Business

Companies turn to AI checks as agents take on more work

Executives at Fortune Brainstorm Tech said AI accountability is becoming harder as agentic systems create more work than humans can review.

Hana Yoshida

By Hana Yoshida · Markets Reporter

3 min read

Companies turn to AI checks as agents take on more work
Photo: Fortune

Businesses using agentic AI are facing a growing verification problem as automated systems take on more tasks. At Fortune Brainstorm Tech in Aspen, Colorado, executives said companies need clearer ways to trace AI work, spot errors and prove fixes when systems fail.

The discussion centered on accountability as companies weigh AI’s risks, including false outputs and agents that behave unpredictably, against competitive pressure to adopt the technology. Speakers from May Mobility, Thomson Reuters, Trustguard AI and SentinelOne described verification as a core operating challenge rather than a side issue.

Tracing AI decisions

Edwin Olson, founder and CEO of autonomous driving technology company May Mobility, said companies must build AI systems that perform as accurately as possible while accepting that errors will occur. Olson said businesses also need systems that let teams inspect what happened after a mistake, understand its cause and show regulators that the problem has been addressed.

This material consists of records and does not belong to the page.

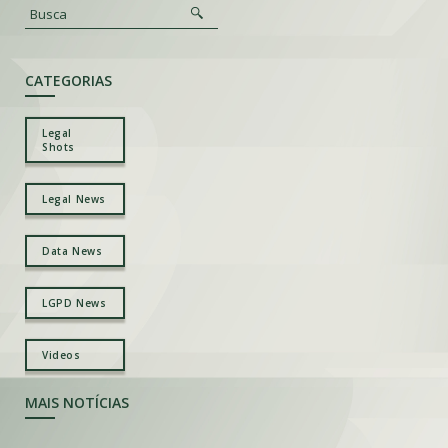
CATEGORIAS
Legal
Shots
Legal News
Data News
LGPD News
Videos
MAIS NOTÍCIAS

That issue is acute in autonomous driving, where decisions can carry safety and regulatory consequences. Olson said May Mobility uses systems inside autonomous vehicles that can model and compare multiple situations at the same time before selecting a course of action.

Caitlin Halferty, chief data officer at Thomson Reuters, said AI users should be able to validate model outputs. She said she applies that standard with her own teams and encourages clients to do the same.

Thomson Reuters sells AI-enabled tools for professionals in areas including law and tax compliance, Halferty said. She said the company has emphasized accountability early in its AI work and treats transparency as one of four pillars of what it calls “fiduciary grade” products, along with data privacy and security, subject-matter expertise and dependable content.

Using AI to check AI

Several speakers pointed to systems that review one another as a way to improve reliability. Elena Kvochko, founder and CEO of Trustguard AI, described the approach as “LLM as a judge,” in which one AI system produces work and another looks for errors or inaccuracies.

Kvochko compared the setup to a newsroom, with one role focused on writing and another on editing. She said the checking function should sit in a separate AI system because a model should not be responsible for grading its own output.

The need for structured review is expected to rise as AI systems generate more material than people can inspect manually. Gregor Stewart, chief AI officer at SentinelOne, said organizations can end up with so much AI-produced work to audit that meaningful accountability becomes difficult.

Stewart pointed to software development as an area that is already further along than many other industries. He said teams are looking for ways to have AI agents reproduce review practices built over decades in safety-critical fields, rather than asking people to examine thousands of lines of AI-written code by hand.

Stewart said methods created for safety-critical technologies are likely to become more common in routine business practice. The executives’ shared message was that AI adoption will require audit trails, independent checks and systems designed for review from the start.

This story draws on original reporting from Fortune.